Im Klappentext heißt es: "Elizabeth Zott ist vergesslich, und ihre Geschichte entlässt uns mit einem Lächeln aus diesem Roman." Nein, so ist es nicht, denn ich habe am Ende auch ganz schön geheult. Hiermit reihe ich mich ein in den Strom der Zott-Fans und ich tue es so gerne. Ein wunderbares Buch, so witzig und so traurig. Das ist einfach eine ganz tolle Lektüre, die uns den Spiegel vorhält, wie unsagbar schwer es Frauen hatten, in der Wissenschaft (und in anderen Bereichen) voranzukommen und ernst genommen zu werden. Man hängt an den Lippen der Protagonistin, die eine Ungleichbehandlung aufgrund des Geschlechtes einfach nicht hinnehmen will und kann kaum glauben, was ihr alles widerfährt und welche Rückschläge sie hinnehmen muss. Von der erfolgreichen Wissenschaftskarriere als herausragende Chemikerin bleibt ihr letztlich der Brotjob als Moderatorin einer halbstündige Kochsendung am Nachmittag - aber was für eine halbe Stunde. Da Kochen auch viel mit Chemie zu tun hat und es heißt Chemie ist Veränderung, geht für Elizabeth diese geforderte Veränderung natürlich weit über das Zubereiten von Mahlzeiten hinaus.

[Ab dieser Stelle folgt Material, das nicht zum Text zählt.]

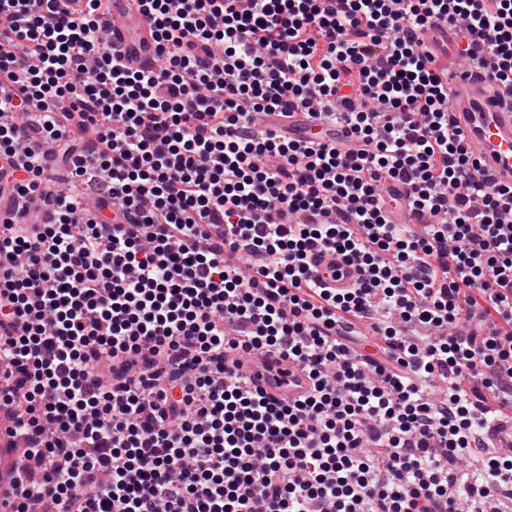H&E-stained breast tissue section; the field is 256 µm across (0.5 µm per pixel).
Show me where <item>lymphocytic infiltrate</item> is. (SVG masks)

Nicht nur eine großartige, liebenswerte, streitbare und intelligente Protagonistin hat Garmus hier in die Welt geschickt, sondern auch einen Haufen toller Nebencharaktere, die die Geschichte bereichern, spannend und lebendig machen. Mit Nachbarin Harriet und "Kollegin" Miss Frask wird ebenfalls aufgezeigt, wie sich die Frauen zu Beginn der 60er Jahre unterzuordnen hatten, beruflich und privat. Walter, der TV-Produzent der Kochsendung, ist mir der liebste Nebencharakter, seine Zusammentreffen mit Elizabeth sind der klassischen Screwball-Komödie entliehen. Seine Verzweiflung, wenn die von ihm angeworbene Forscherin das gesamte überflüssige Inventar der Fernsehküche an das Studiopublikum verschenkt oder sich nicht an die Texte der Tafeln hält, ist einfach köstlich. Insgesamt ist die Geschichte unheimlich flott, witzig und ironisch geschrieben, mit sehr gelungenen Dialogen. Oft bleibt einem aber auch das Lachen im Halse stecken, wenn die unhaltbaren Zustände geschildert werden, die der weibliche Teil der Gesellschaft damals einfach hinnehmen musste. Mir gefällt auch die Konstruktion der Geschichte, das Vor- und Zurückspringen in der Handlung, so bleibt zunächst einiges ungesagt, die Neugierde aufrechterhalten und erst am Ende klärt sich alles auf.

Lest das Buch und nehmt auch teil am Chemieunterricht von Elizabeth Zott, man lernt für's Leben und überlegt, mit dem Rudersport zu beginnen oder seinen Hund auch Halbsieben zu nennen.